We found improvements were required regarding the safety of the service. These included the following:

  • The incident reporting categorisation was not clearly defined and not all staff had access to the incident reporting system to record incidents. Reporting procedures, such as defining learning outcomes were not completed and there was a lack of evidence to demonstrate learning was being shared and actions implemented to improve community nursing practice.
  • Staff found the incident reporting system difficult to access when they were working out in the community and found the reporting form a challenge to complete.
  • There were insufficient community nurses of all levels of skill mix to ensure the care and treatment needs of patients were met. The organisation did not use an acuity tool to determine the correct skill level and mix of staff required to manage with the complexity of patients cared for.
  • There were deficits in training and education in the community adult nursing team. Several staff said that the training was not consistently delivered to meet their needs and they were not able to access training as they needed it.
  • Despite a lone working policy being available, there was no clear lone working procedure followed by members of the community nursing team. Procedures differed between the teams and did not ensure that staff returned safely from all of their community visits.
  • There had been an increase in the number of patients experiencing harm in relation to falls, pressure ulcers and urinary tract infections between the reporting period January to June 2016. The wound improvement project introduced in May 2016 with the support of the tissue viability team, aimed to provide training to address the shortfalls in care provided by with regards to pressure ulcers, some of which were categorised as serious incidents. The community nursing service did not have access to the most appropriate wound dressing products to use on patients and were required to do the best they could with what was available
  • Patient care records and risk assessments were not completed fully and were not consistently up-to-date.
  • There was no continual monitoring of safeguarding referrals to ensure early identification of trends and themes.

However, we also found that:

  • There was an effective system to identify mandatory training needs used by the podiatry department.

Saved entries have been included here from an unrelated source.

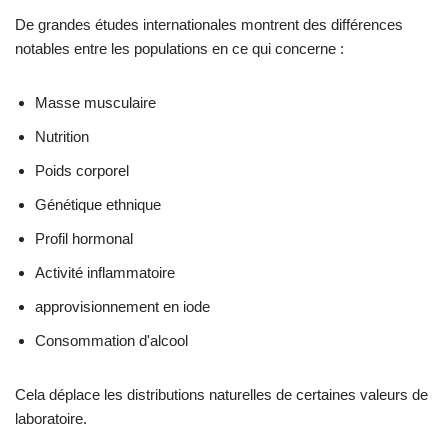
De grandes études internationales montrent des différences
notables entre les populations en ce qui concerne :
Masse musculaire
Nutrition
Poids corporel
Génétique ethnique
Profil hormonal
Activité inflammatoire
approvisionnement en iode
Consommation d'alcool
Cela déplace les distributions naturelles de certaines valeurs de
laboratoire.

  • Staff were clear around their role in reporting safeguarding concerns and how they would go about reporting a safeguarding issue.
  • The tissue viability team were supporting the community nurses by helping to improve knowledge and skills to identify, categorise and treat pressure ulcers.

We found improvements were required regarding the leadership of the service:

  • There was a lack of regular reporting of incidents and complaints at senior management meetings. There were inconsistencies amongst the leaders of the community nursing team in addressing performance issues and ensuring actions following incidents and complaints were embedded into practice
  • Community nurses felt supported by their immediate line managers but felt disengaged from senior management.
  • Risk to the community nursing service regarding staffing and themes, and trends around pressure ulcers had not been identified as risks and reported on the clinical risk register. There was very poor compliance with completion of community nurses’ yearly appraisals and inconsistent supervision and one to one support.

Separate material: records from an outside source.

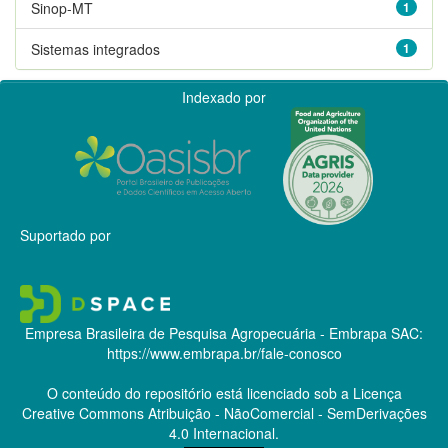
Sinop-MT
1
Sistemas integrados
1
Indexado por
Suportado por
Empresa Brasileira de Pesquisa Agropecuária - Embrapa
SAC:
https://www.embrapa.br/fale-conosco
O conteúdo do repositório está licenciado sob a Licença
Creative Commons
Atribuição - NãoComercial - SemDerivações
4.0 Internacional.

However, we also found that:

  • Staff in the podiatry department felt valued, respected and listened to.
  • Leaders in the podiatry department understood the importance of staff engagement to improve the quality of the service provided.
  • Team meetings took place regularly to ensure staff were aware of organisational updates and relevant information.

  • The culture of the organisation and the staff who worked there was one of a committed workforce who strived to provide a caring and compassionate service.